In our last two posts, we gave you all the reasons you should almost never cancel your score. In this post, we will discuss the reasons why, sometimes and very rarely, canceling your score is a bad idea. So, when should you cancel your score?
You were sick. If you wake up on test day with a 100+ degree fever, or if you are coughing throughout the entire testing experience, or if you get food poisoning, you probably will not do your best on the test. If you decide to take the test in spite of your fever or coughing fit and you feel like it impaired you from doing as well as you could on the test, then it might be a good idea to cancel your score.
You did not finish each section. If you leave a lot of questions unanswered at the end of a section, your chances of hitting your target score are very low. The more questions you leave unanswered, the fewer points you will be able to earn to boost your score. This nearly always translates to a low score. Cancel your score, reassess your time management strategies, and take the test again later.
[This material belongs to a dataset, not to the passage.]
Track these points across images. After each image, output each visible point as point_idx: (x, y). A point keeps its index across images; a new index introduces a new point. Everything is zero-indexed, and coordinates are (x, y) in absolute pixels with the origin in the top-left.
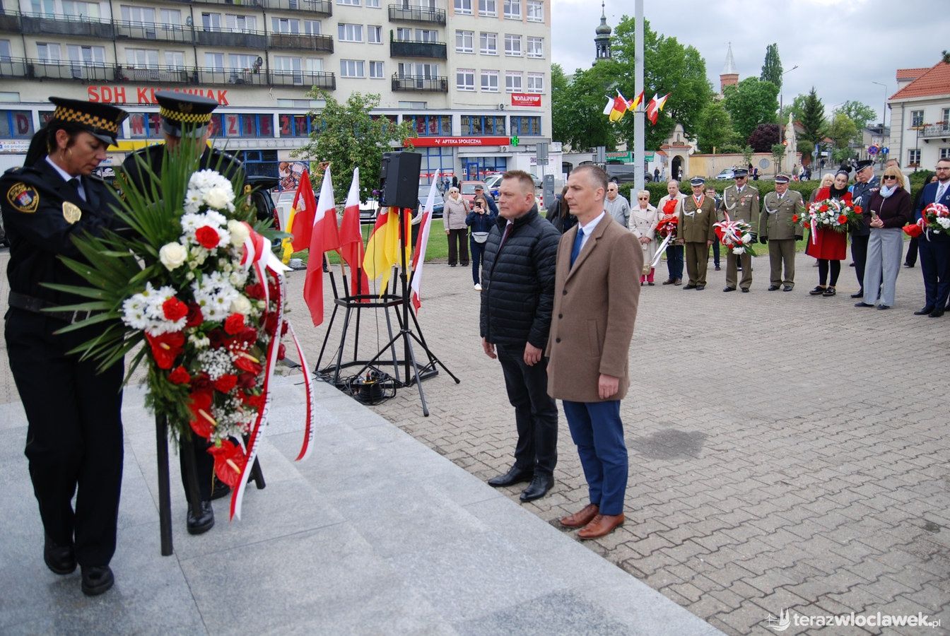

You randomly guessed on a significant majority of the questions. If you found yourself randomly guessing on a significant number of the questions, you might want to consider canceling your score. Keep in mind that there is a significant difference between random guessing and educated guessing. If you randomly guess on questions, your odds of being correct are approximately 20%. If, however, you are able to narrow down the choices to two, your odds of being correct have increased to 50%. If, however, you did not know the answer to the majority of the questions on the test, canceling your score might be your best bet.
You were unable to concentrate or focus. Was there something else on your mind for the entirety of the test? Did you just get in a fight with your wife or just find out some concerning news about a family member? Are you anticipating a big, exciting event like a wedding and unable to focus on the task at hand? If you found yourself zoning out for a significant portion of the GMAT, you might want to consider canceling your score. It’s hard to do well when your primary focus is not on taking the test.